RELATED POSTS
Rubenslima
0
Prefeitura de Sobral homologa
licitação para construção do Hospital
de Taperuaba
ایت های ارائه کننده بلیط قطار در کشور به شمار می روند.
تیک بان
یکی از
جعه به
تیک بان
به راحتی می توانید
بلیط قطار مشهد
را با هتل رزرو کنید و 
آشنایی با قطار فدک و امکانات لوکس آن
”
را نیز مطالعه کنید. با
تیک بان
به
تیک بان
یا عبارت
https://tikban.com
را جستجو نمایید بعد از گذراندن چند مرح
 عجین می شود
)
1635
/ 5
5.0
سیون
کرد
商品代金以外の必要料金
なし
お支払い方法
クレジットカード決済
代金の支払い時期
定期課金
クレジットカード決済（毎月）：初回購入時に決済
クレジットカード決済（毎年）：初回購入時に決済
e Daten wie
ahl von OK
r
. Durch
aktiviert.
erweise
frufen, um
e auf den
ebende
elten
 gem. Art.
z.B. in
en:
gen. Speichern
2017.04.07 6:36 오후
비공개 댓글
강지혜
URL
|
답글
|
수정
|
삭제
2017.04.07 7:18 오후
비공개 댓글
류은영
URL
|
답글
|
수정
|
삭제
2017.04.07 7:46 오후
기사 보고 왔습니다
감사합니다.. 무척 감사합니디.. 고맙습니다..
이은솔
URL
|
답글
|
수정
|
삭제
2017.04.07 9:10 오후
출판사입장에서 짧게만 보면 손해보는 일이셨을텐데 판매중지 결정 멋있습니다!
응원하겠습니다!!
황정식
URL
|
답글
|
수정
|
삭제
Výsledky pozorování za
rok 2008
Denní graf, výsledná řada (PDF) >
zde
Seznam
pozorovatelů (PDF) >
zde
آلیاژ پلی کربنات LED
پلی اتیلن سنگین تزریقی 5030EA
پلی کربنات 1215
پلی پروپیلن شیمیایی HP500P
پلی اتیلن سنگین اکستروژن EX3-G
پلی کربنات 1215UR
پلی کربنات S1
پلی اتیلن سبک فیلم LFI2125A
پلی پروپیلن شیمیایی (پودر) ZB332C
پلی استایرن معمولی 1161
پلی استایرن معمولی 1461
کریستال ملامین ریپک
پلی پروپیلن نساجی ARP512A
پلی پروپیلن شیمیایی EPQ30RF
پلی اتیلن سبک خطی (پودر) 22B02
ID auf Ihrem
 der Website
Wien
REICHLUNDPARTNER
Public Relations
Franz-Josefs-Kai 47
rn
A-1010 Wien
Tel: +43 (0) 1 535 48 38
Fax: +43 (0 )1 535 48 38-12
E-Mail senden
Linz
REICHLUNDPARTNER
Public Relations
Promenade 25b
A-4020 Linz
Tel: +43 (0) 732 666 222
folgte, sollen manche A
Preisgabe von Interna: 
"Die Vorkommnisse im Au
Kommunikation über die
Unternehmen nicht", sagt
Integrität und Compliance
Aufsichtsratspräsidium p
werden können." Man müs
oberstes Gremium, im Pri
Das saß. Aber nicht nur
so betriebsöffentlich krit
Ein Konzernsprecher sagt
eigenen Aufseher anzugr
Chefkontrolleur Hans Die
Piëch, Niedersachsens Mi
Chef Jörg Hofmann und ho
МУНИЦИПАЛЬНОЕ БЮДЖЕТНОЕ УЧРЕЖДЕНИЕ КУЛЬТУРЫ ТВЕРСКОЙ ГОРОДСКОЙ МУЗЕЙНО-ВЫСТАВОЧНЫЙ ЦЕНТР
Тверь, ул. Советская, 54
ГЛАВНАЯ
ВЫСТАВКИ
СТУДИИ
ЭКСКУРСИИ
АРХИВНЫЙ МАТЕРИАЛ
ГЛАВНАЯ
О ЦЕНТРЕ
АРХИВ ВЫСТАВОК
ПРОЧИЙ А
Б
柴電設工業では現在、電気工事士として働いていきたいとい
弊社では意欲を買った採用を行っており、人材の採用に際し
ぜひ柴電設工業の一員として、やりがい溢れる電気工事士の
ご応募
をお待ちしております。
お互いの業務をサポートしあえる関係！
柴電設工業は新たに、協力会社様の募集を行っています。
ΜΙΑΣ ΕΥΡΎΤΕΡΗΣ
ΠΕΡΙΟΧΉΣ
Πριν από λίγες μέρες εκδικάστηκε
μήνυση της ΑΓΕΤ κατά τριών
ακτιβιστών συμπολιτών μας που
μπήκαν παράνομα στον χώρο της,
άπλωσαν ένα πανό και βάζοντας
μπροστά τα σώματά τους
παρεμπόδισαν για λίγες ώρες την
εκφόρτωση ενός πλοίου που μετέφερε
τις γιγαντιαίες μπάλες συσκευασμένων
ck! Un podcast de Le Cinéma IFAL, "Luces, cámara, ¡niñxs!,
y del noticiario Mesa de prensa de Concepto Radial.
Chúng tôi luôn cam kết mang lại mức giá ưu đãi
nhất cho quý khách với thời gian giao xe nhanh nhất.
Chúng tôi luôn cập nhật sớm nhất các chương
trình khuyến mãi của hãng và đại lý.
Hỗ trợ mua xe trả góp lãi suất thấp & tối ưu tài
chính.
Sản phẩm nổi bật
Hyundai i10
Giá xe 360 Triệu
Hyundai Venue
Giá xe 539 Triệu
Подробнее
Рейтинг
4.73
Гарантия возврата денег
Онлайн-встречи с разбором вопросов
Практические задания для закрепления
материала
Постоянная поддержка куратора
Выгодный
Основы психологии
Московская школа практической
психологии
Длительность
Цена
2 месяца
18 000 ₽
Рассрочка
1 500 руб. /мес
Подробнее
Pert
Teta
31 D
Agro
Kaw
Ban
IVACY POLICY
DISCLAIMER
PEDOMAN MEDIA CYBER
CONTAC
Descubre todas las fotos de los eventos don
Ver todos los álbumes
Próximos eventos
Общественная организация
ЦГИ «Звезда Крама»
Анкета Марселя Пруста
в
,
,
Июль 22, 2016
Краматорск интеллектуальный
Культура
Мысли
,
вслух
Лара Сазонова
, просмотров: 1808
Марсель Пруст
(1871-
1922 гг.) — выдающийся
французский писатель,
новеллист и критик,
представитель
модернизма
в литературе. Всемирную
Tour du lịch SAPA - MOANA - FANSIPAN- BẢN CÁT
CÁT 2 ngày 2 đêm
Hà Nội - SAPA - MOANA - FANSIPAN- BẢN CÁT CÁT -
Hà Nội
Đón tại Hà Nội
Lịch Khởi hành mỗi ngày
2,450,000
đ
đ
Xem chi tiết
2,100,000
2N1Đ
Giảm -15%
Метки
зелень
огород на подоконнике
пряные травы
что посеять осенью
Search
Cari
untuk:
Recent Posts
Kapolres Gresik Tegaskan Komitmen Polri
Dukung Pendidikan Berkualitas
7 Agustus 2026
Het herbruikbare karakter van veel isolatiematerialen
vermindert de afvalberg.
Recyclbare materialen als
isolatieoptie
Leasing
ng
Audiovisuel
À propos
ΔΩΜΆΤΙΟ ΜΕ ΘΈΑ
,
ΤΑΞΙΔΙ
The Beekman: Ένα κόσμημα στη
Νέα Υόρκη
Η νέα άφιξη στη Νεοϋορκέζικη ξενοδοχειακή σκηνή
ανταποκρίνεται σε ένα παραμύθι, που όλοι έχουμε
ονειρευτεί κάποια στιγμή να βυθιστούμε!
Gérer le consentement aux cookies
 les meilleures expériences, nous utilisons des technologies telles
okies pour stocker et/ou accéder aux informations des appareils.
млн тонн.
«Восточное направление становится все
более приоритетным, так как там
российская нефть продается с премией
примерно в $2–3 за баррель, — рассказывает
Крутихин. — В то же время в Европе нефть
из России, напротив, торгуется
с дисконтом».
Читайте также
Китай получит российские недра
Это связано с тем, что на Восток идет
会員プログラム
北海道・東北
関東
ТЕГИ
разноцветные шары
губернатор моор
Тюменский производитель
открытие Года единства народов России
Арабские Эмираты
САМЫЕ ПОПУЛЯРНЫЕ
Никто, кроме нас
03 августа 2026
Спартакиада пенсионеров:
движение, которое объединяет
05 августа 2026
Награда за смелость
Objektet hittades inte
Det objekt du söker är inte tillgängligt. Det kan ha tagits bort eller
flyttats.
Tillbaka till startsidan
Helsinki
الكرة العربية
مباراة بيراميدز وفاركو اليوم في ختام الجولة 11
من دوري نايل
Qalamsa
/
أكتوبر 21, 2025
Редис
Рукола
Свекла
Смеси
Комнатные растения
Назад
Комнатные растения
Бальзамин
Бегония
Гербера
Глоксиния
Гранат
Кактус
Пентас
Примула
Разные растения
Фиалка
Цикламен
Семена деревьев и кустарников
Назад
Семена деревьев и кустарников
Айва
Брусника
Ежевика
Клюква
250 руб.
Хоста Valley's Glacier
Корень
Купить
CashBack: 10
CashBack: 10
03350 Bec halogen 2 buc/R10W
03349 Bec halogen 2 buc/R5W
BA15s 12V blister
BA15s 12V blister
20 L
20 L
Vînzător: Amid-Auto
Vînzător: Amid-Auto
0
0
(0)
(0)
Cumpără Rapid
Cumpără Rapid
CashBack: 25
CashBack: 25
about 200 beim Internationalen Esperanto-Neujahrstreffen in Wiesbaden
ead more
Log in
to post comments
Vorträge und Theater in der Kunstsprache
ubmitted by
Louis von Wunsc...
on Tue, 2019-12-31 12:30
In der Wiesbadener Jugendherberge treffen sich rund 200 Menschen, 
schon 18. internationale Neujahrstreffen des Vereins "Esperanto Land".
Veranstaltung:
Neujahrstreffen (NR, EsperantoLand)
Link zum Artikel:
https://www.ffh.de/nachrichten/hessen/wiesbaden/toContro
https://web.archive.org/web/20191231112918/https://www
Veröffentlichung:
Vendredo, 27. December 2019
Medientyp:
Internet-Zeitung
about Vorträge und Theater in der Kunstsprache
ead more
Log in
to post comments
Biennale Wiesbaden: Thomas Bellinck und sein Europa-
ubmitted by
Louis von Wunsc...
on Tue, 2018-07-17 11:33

***

__TO-DO ITEM__
What is needed is an exact copy of the entries above, from the first line through the line holding "A-1010 Wien", with both of those lines kept; please give nothing else.

__YOUR SOLUTION__
RELATED POSTS
Rubenslima
0
Prefeitura de Sobral homologa
licitação para construção do Hospital
de Taperuaba
ایت های ارائه کننده بلیط قطار در کشور به شمار می روند.
تیک بان
یکی از
جعه به
تیک بان
به راحتی می توانید
بلیط قطار مشهد
را با هتل رزرو کنید و 
آشنایی با قطار فدک و امکانات لوکس آن
”
را نیز مطالعه کنید. با
تیک بان
به
تیک بان
یا عبارت
https://tikban.com
را جستجو نمایید بعد از گذراندن چند مرح
 عجین می شود
)
1635
/ 5
5.0
سیون
کرد
商品代金以外の必要料金
なし
お支払い方法
クレジットカード決済
代金の支払い時期
定期課金
クレジットカード決済（毎月）：初回購入時に決済
クレジットカード決済（毎年）：初回購入時に決済
e Daten wie
ahl von OK
r
. Durch
aktiviert.
erweise
frufen, um
e auf den
ebende
elten
 gem. Art.
z.B. in
en:
gen. Speichern
2017.04.07 6:36 오후
비공개 댓글
강지혜
URL
|
답글
|
수정
|
삭제
2017.04.07 7:18 오후
비공개 댓글
류은영
URL
|
답글
|
수정
|
삭제
2017.04.07 7:46 오후
기사 보고 왔습니다
감사합니다.. 무척 감사합니디.. 고맙습니다..
이은솔
URL
|
답글
|
수정
|
삭제
2017.04.07 9:10 오후
출판사입장에서 짧게만 보면 손해보는 일이셨을텐데 판매중지 결정 멋있습니다!
응원하겠습니다!!
황정식
URL
|
답글
|
수정
|
삭제
Výsledky pozorování za
rok 2008
Denní graf, výsledná řada (PDF) >
zde
Seznam
pozorovatelů (PDF) >
zde
آلیاژ پلی کربنات LED
پلی اتیلن سنگین تزریقی 5030EA
پلی کربنات 1215
پلی پروپیلن شیمیایی HP500P
پلی اتیلن سنگین اکستروژن EX3-G
پلی کربنات 1215UR
پلی کربنات S1
پلی اتیلن سبک فیلم LFI2125A
پلی پروپیلن شیمیایی (پودر) ZB332C
پلی استایرن معمولی 1161
پلی استایرن معمولی 1461
کریستال ملامین ریپک
پلی پروپیلن نساجی ARP512A
پلی پروپیلن شیمیایی EPQ30RF
پلی اتیلن سبک خطی (پودر) 22B02
ID auf Ihrem
 der Website
Wien
REICHLUNDPARTNER
Public Relations
Franz-Josefs-Kai 47
rn
A-1010 Wien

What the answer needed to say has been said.